The research found that only 14% of small businesses, 25% of medium-sized enterprises and 50% of larger operations have a presence on social media. These companies were spending less than 5% of total marketing budget promoting that presence, according to the report.
“In only a few short years, the rise of social media has created a fundamental shift in consumer behaviour. Australian businesses of all sizes need to be open to the opportunities and challenges of engaging with customers in this new environment,” said John Butterworth, CEO of AIMIA.
The Sensis Social Media Report reported a lower figure than that of Nielsen, which just released its own findings that showed one in five SMBs were on social media networks.
During the study, 1,9444 Australian businesses and 803 consumers were asked about their social media usage.
“We know Australians are taking up the social networking phenomenon. However, we wanted to understand how it is being used, so that businesses can make more informed decisions about how they should reach their customers,” said Simon Betschel, group manager for emerging business and innovation at Sensis.
“With so many people using social media, it’s clear there are huge opportunities for brands to connect with current and potential customers, but businesses need to be careful in how they interact with people via these sites,” he added.

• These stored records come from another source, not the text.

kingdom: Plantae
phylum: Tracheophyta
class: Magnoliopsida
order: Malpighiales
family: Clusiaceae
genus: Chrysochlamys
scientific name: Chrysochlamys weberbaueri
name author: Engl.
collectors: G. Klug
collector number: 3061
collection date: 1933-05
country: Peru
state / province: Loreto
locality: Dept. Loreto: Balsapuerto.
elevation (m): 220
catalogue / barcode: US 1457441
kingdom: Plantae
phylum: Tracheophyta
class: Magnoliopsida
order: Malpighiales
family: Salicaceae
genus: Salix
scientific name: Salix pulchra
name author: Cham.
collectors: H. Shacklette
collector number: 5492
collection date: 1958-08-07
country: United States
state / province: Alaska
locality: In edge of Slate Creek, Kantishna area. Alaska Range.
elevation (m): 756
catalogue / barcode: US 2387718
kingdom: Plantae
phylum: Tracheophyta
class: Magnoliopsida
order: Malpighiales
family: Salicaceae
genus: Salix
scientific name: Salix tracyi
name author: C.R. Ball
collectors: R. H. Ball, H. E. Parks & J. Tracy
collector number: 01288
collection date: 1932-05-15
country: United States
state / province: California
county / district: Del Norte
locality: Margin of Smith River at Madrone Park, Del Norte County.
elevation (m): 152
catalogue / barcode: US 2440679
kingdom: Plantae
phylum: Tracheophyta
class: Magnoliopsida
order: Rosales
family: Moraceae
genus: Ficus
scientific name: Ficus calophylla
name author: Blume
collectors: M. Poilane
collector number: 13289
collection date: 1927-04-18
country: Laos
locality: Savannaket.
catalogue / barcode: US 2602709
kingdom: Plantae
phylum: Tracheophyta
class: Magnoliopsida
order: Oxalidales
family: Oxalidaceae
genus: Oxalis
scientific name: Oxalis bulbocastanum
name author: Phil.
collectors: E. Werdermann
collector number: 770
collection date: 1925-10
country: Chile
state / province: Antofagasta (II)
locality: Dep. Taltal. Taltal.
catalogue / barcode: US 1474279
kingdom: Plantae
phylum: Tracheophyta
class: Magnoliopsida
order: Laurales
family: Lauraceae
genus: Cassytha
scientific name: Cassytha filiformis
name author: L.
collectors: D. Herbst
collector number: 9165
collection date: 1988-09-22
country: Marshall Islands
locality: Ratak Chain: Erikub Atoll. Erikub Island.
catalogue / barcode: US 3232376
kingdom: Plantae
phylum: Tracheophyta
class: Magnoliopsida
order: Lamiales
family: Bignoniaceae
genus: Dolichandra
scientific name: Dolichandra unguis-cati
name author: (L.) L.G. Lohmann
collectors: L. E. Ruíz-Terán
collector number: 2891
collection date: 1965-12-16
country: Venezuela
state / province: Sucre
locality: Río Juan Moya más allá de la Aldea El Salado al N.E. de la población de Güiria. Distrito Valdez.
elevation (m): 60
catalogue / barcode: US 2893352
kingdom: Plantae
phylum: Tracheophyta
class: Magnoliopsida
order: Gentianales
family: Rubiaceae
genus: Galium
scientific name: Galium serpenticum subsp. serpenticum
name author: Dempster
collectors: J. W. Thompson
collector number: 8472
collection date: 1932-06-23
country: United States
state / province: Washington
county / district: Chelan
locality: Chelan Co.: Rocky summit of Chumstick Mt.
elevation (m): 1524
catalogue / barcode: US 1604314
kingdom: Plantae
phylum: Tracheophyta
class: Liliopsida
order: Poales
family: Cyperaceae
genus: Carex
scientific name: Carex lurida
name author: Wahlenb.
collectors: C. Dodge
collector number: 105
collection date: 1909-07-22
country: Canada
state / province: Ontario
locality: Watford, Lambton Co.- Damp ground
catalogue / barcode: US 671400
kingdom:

According to the report, 12% of social networking users are using these sites to research products. Breaking down that traffic, 36% of these searches resulted in a purchase, 70% of which were made online.
The study also found that social media users are interested in what businesses can give them, with 56% looking for discounts, 45% wanting giveaways, 41% hoping for event invitations and 41% interested in product information.
“Although catching up with friends and family, sharing photos and coordinating social events continue to be the main reasons people use social media, there are increasingly more opportunities for brands and businesses to use this space. To succeed, they need to make sure that, above all, their communication is targeted and relevant,” said Betschel.